Rédigé par : Emilie | mardi 25 juin 2024 à 19:23
Coucou mes copines ! bien sûr ce traitement de la plainte est "dans la vie quotidienne, pour les petits bobos". Pour les grands traumatismes un deuil une perte de job une séparation you name it, ça ne vaut plus. La douleur prend le temps qu'elle prend !! Et là l'écoute se tend, la disponibilité à la plainte s'accroit. Idem pour les relations toxiques, ce qu'elles peuvent bouffer d'espace de conversation et d'espace mental.... Mais je refuse d'avoir autour de moi - quand les personnes vont suffisamment bien - des gens qui se plaignent plus que le temps reglementaire et sont self absorbed non stop et dans toutes les circonstances de la vie. D'ailleurs je n'en ai pas.. Ce qui accroit (j'espère) ma disponibilité pour écouter et être là en cas de coup vraiment dur.
Une autre norme qui m'a beaucoup aidée c'est celle de Jay Shetty : quand tu as un coup dur, pleure un jour PUIS remets toi au travail. Quand tu as une victoire célèbre un jour Puis remets toi au travail. Je trouve ça aidant "pour les coups durs pas trop durs mais quand même, une déception".
Camille... les histoires cafouilleuses... Mamma Mia... que c'est dur de s'en dépêtrer... Faut avoir autour de soi des personnes vraiment saines, qui ont une solide colonne vertébrale et qu'on écoute et qui nous disent les choses.

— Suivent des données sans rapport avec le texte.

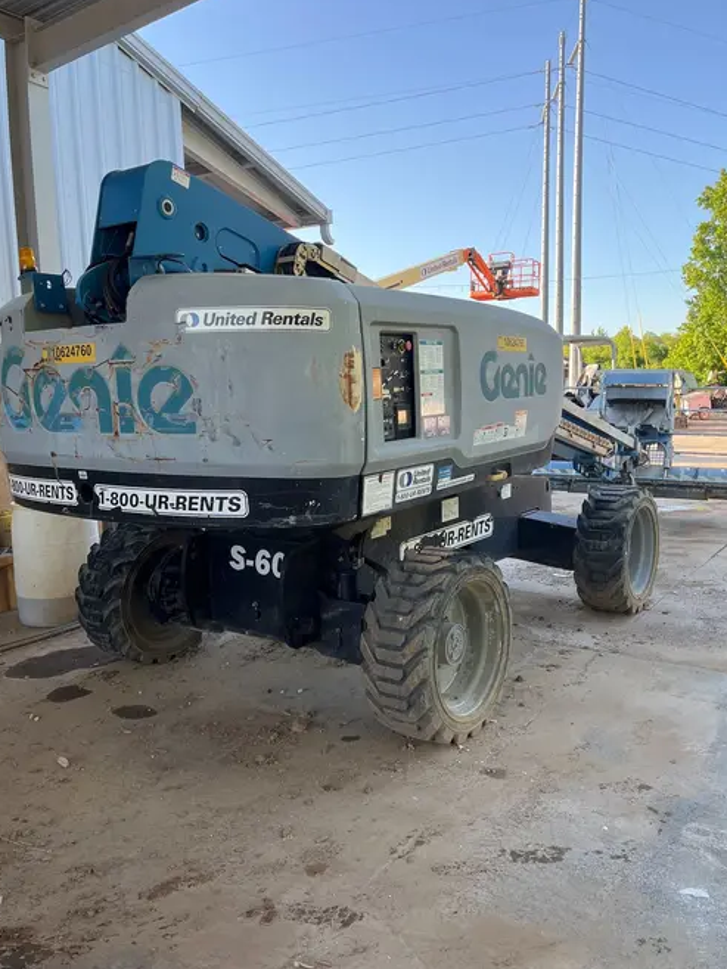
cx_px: 372
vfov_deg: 61.7
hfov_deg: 48.2
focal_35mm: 29
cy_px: 484
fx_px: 812
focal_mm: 5.1
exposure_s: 1/435
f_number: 1.6
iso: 50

J'espère que tu as ça près de toi.
Lou, le cadre au chougnon il est pas si facile de le poser avec ses potes.. mais avec certains qui le font beaucoup, et avec humour, "allé, t'as 5 minutes !!" ça passe ?

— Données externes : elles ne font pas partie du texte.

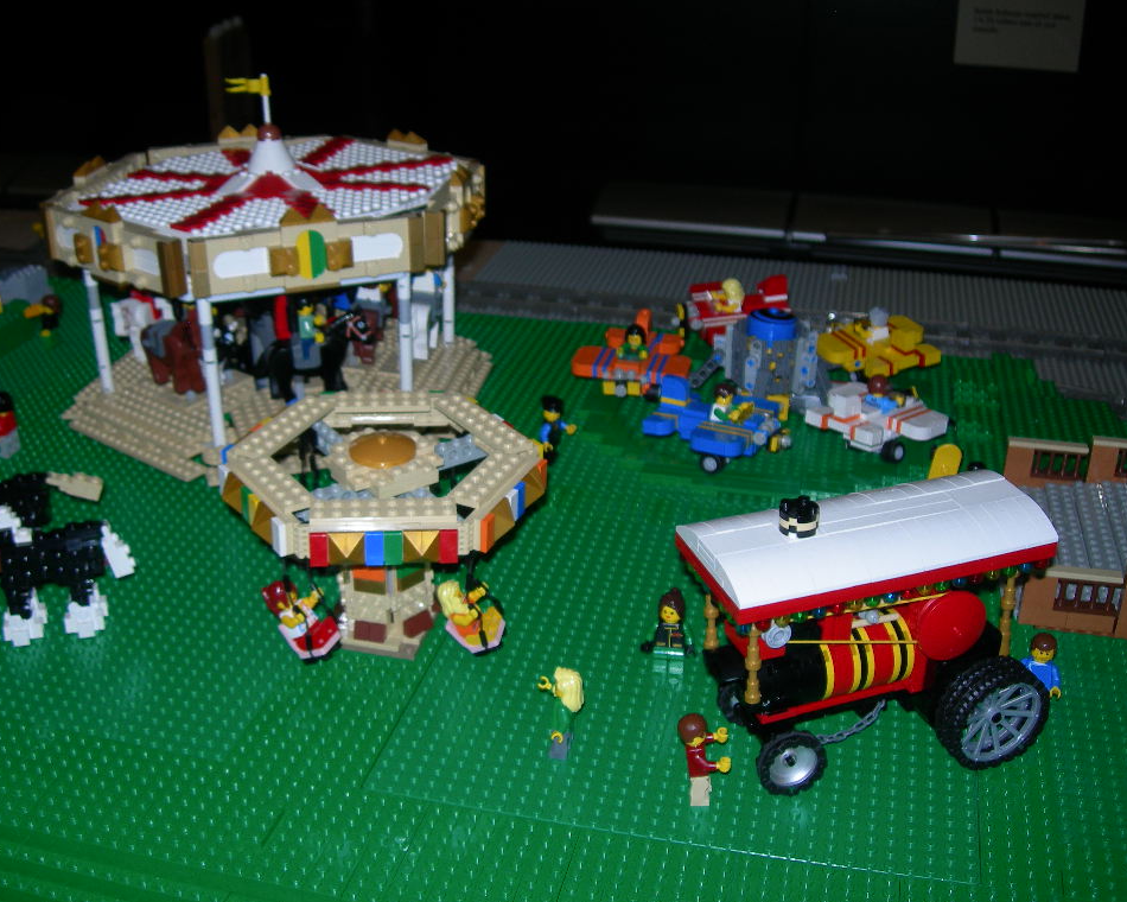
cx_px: 533
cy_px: 455
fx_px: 1334
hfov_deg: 45.8
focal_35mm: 40
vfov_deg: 37.3
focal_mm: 7.8
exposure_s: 1/60.1
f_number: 2.8
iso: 50
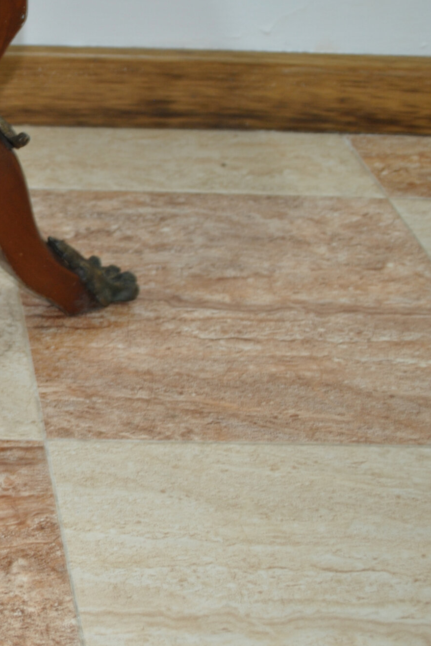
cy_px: 264
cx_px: -147
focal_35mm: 70
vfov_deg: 28.8
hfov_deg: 18.0
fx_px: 1257
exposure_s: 1/13
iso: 200
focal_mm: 24
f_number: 4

Emilie, c'est vrai ce que tu écris, je trouve qu'on n'est pas cablés pour écouter longtemps.... c'est dommage car ça nous rapproche..... Je vous embrasse mes copinettes !
Rédigé par : Christie | mardi 25 juin 2024 à 19:40
J'ai bien envie d'essayer la méthode Chougnon avec mes enfants !
Je me sens bizarrement fière de moi quand je réussis à accueillir une plainte simplement, sans chercher à donner de conseils ou de solutions, mais sans non plus en remettre une couche dans la complaisance. Quand je sens que la personne en face se sent écoutée. C'est comme si le plus simple était aussi le plus dur.
Rédigé par : Milky/Bree | mercredi 26 juin 2024 à 09:24
y'a de quoi être fière. le plus simple est en effet le plus dur.
Les enfants - et les personnes adultes - la plupart du temps, ça fait tellement du bien d'être face à quelqu'un qui ne nous laisse pas nous répandre. Qui nous contient ou nous aide à nous contenir !!!